Ukrainian human rights lawyer Oleksandra Matviichuk collected the Nobel Peace Prize yesterday and rejected any suggestion that her country should make a deal with Vladimir Putin to end his invasion.
In a defiant speech at the Stockholm ceremony, Matviichuk said: “Fighting for peace does not mean yielding to pressure of the aggressor, it means protecting people from its cruelty.
“Peace cannot be reached by a country under attack laying down its arms. This would not be peace, but occupation.”
She called the conflict in Ukraine “genocidal” and said that “if Ukraine stops resistance, there will be no more us”.
Matviichuk, of Ukraine’s Centre for Civil Liberties, was named a co-winner of the 2022 peace prize in October along with Russian human rights group Memorial and Ales Bialiatski, head of the Belarusian rights group Viasna.
She repeated her earlier call for Putin — and Belarus’s authoritarian President Alexander Lukashenko, who hosted Russian troops for the invasion of Ukraine — to face an international tribunal.
“We have to prove that the rule of law does work, and justice does exist, even if they are delayed,” she said.
Eight years ago Matviichuk met then-US Vice President JOe Biden when he visited Ukraine, to demand help for her country.
In March, she told The Sunday Post, saying: “He asked what could the United States do to help Ukraine. What did I tell him? I told him: “Give us weapons.”

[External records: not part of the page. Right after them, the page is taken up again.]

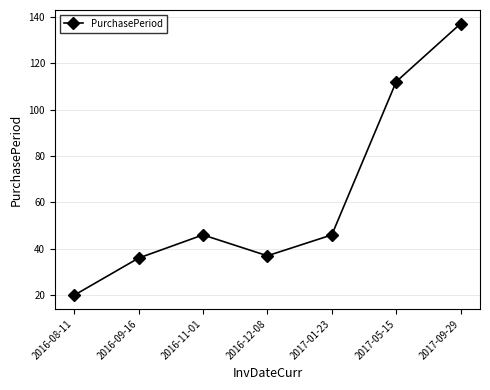

What position from the left is 2017-09-29?

7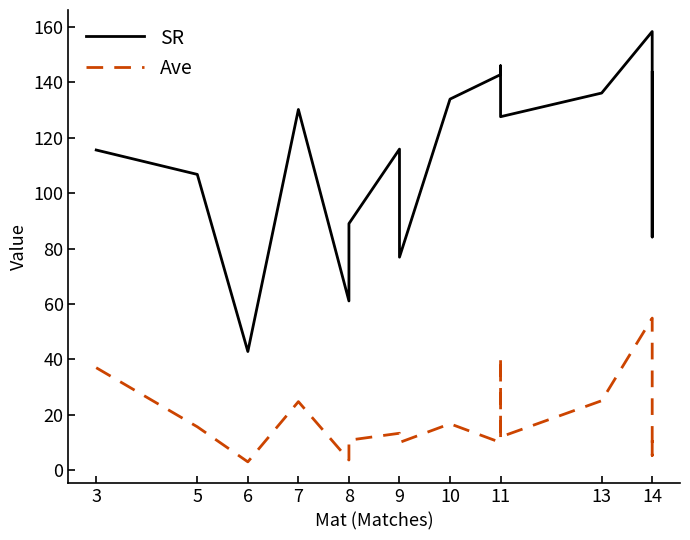

Where does the Ave series first go above 13?

3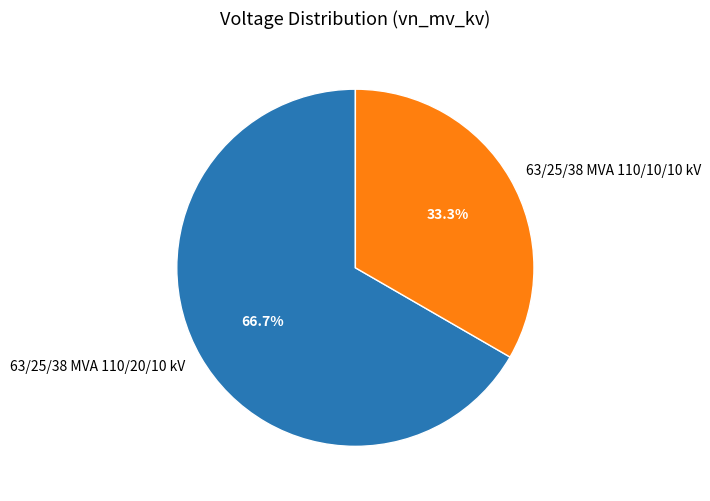

Rank the categories by value from highest to lowest.

63/25/38 MVA 110/20/10 kV, 63/25/38 MVA 110/10/10 kV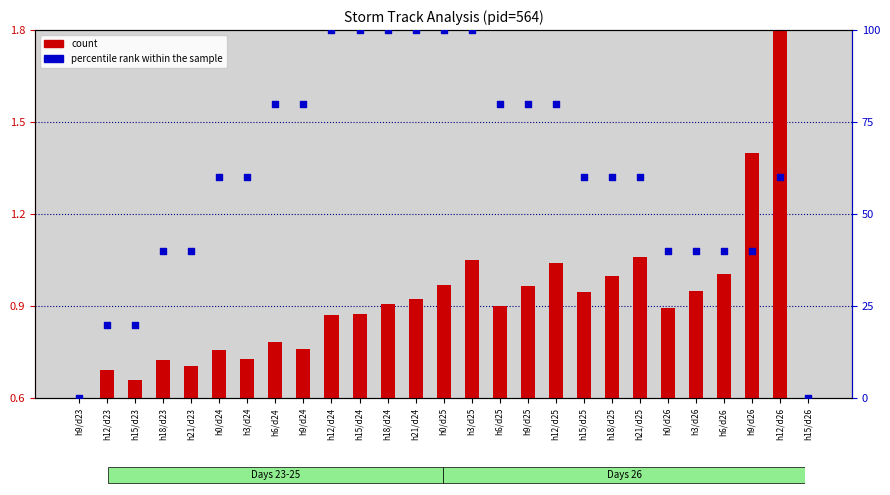

What is the total value across all series at h21/d24?

100.9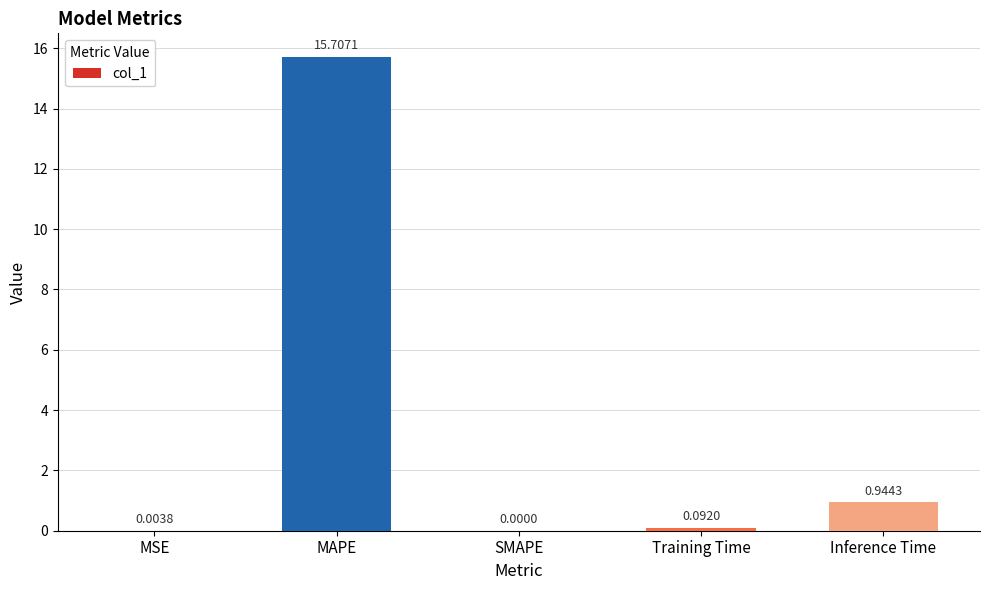

Are the bars grouped side by side (vs. stacked)?

No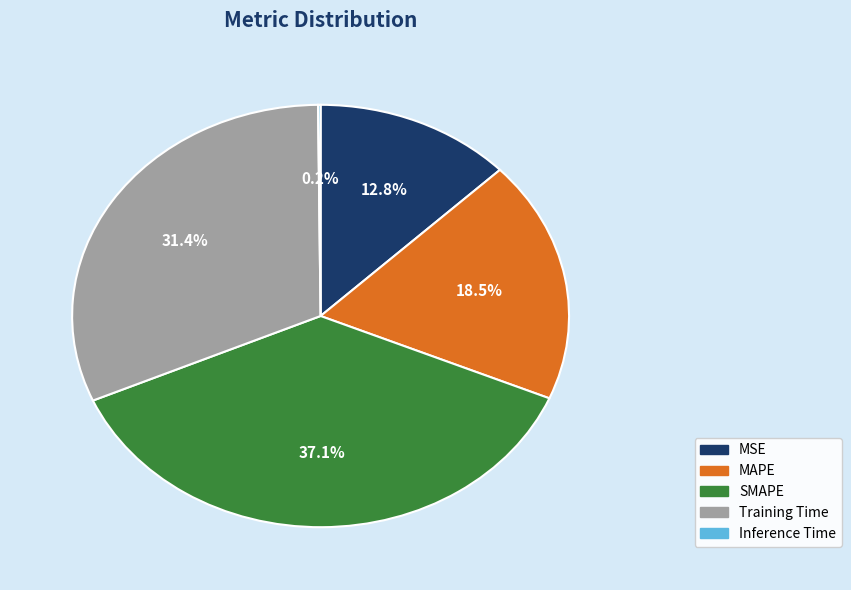

The Training Time slice represents 43% of the pie. True or false?

False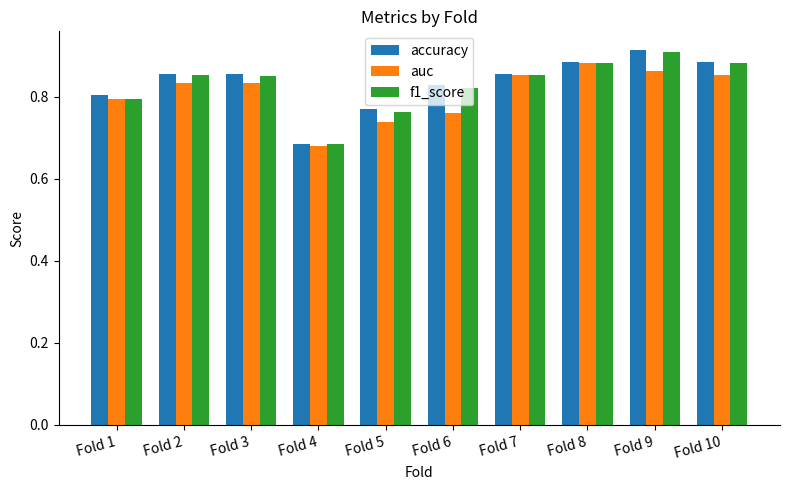

At how many categories does at least one series exceed 0?

10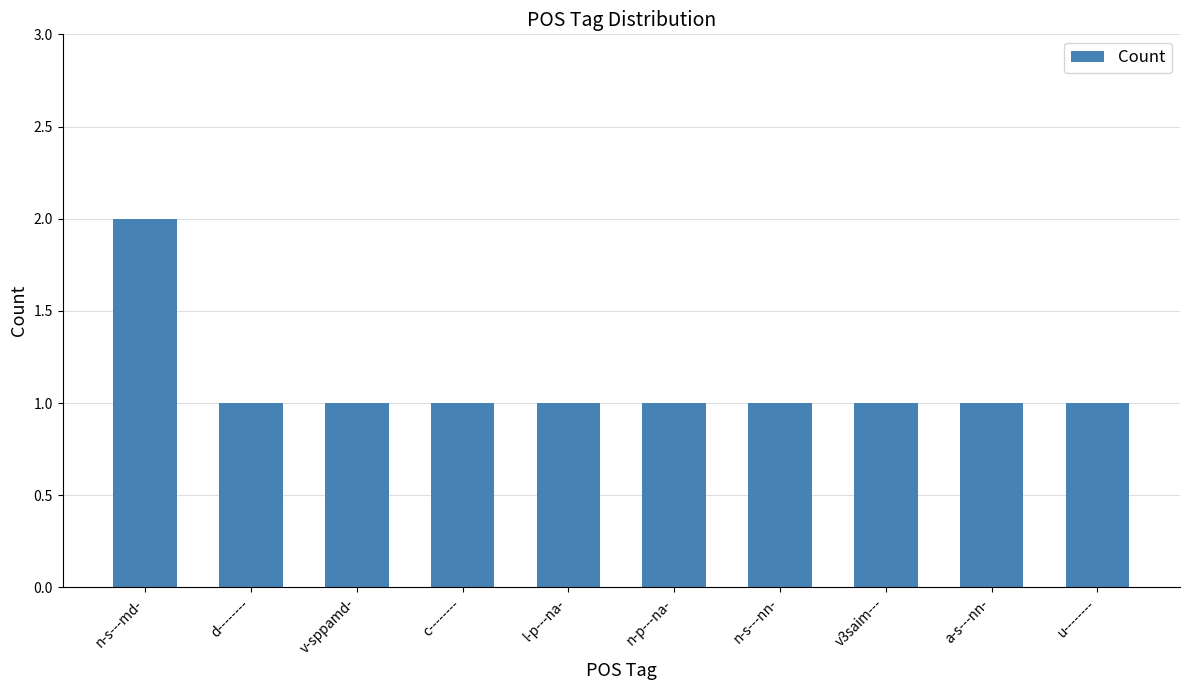

Reading left to right, list all the values displayed in this chart.

2	1	1	1	1	1	1	1	1	1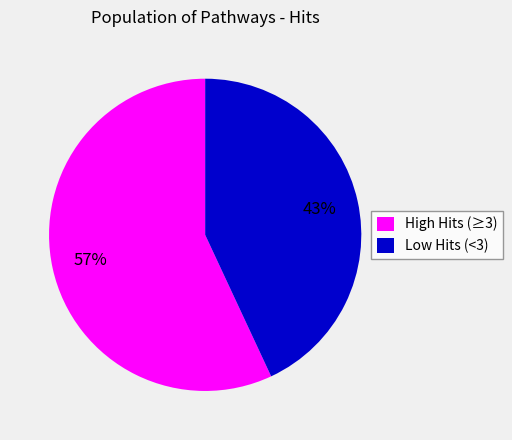

What percentage is the Low Hits (<3) slice, to the nearest percent?

43%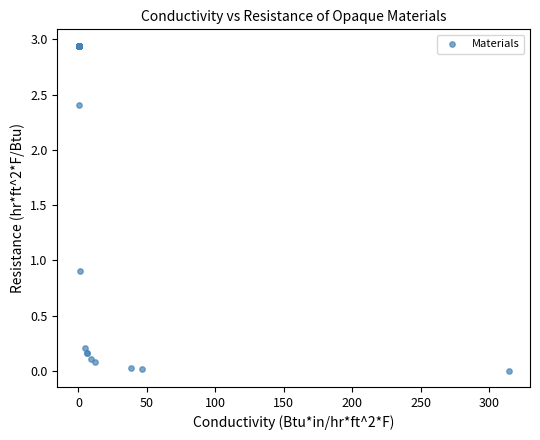

What Y value in the scatter plot is closest to 1?

0.9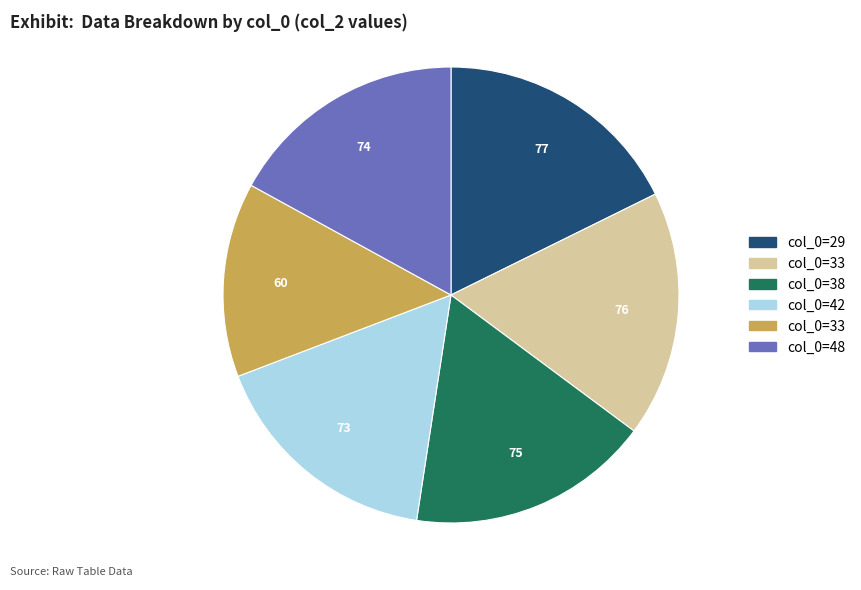

Does any single category account for the majority?

No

Bialiatski, who is jailed in Belarus pending his trial and faces a prison sentence of up to 12 years, was not allowed to send his speech. He shared a few thoughts from jail and his wife, Natallia Pinchuk, spoke on his behalf at the award ceremony in Stockhoilm.
“In my homeland, the entirety of Belarus is in a prison,” Bialiatski said in the remarks delivered by Pinchuk — in reference to a sweeping crackdown on the opposition after massive protests against a fraud-tainted vote in August 2022 which Lukashenko used to extend his rule.
“This award belongs to all my human rights defender friends, all civic activists, tens of thousands of Belarusians who have gone through beatings, torture, arrests, prison.”
He is the fourth person in the 121-year history of the Nobel Prizes to receive the award while in prison or detention.
Russia’s Supreme Court shut down Memorial, one of Russia’s oldest and most prominent human rights organisations which was widely acclaimed for its studies of political repression in the Soviet Union, in December 2021.
Jan Rachinsky of Memorial said in his speech: “Today’s sad state of civil society in Russia is a direct consequence of its unresolved past.”
He denounced the Kremlin’s attempts to denigrate the history, statehood and independence of Ukraine and other ex-Soviet nations, saying it “became the ideological justification for the insane and criminal war of aggression against Ukraine”.
“One of the first victims of this madness was the historical memory of Russia itself,” Rachinsky said. “Now, the Russian mass media refer to the unprovoked armed invasion of a neighbouring country, the annexation of territories, terror against civilians in the occupied areas, and war crimes as justified by the need to fight fascism.”
Meanwhile Boris Johnson has urged western countries to “look urgently” at what more they can do to support Ukraine in the hopes of ending the war against Russia as soon as next year.
The former prime minister, who was hailed by Ukrainian President Volodymyr Zelensky as a key ally in the country’s fight against Russia, used an article in the Wall Street Journal to argue that ending the war as soon as possible is “in everyone’s interest, including Russia”.
He said that while the significant financial commitment to Ukraine is “painful” during a period of budgetary constraints, “time is money, and the longer this goes on the more we will all end up paying in military support”.
The former prime minister wrote: “There is no land-for-peace deal to be done, even if Mr Putin were offering it and even if he were to be trusted, which he is not.
“Since the war can end only one way, the question is how fast we get to the inevitable conclusion.
“It’s in everyone’s interest, including Russia’s, that the curtain comes down as soon as possible on Mr Putin’s misadventure. Not in 2025, not in 2024, but in 2023.”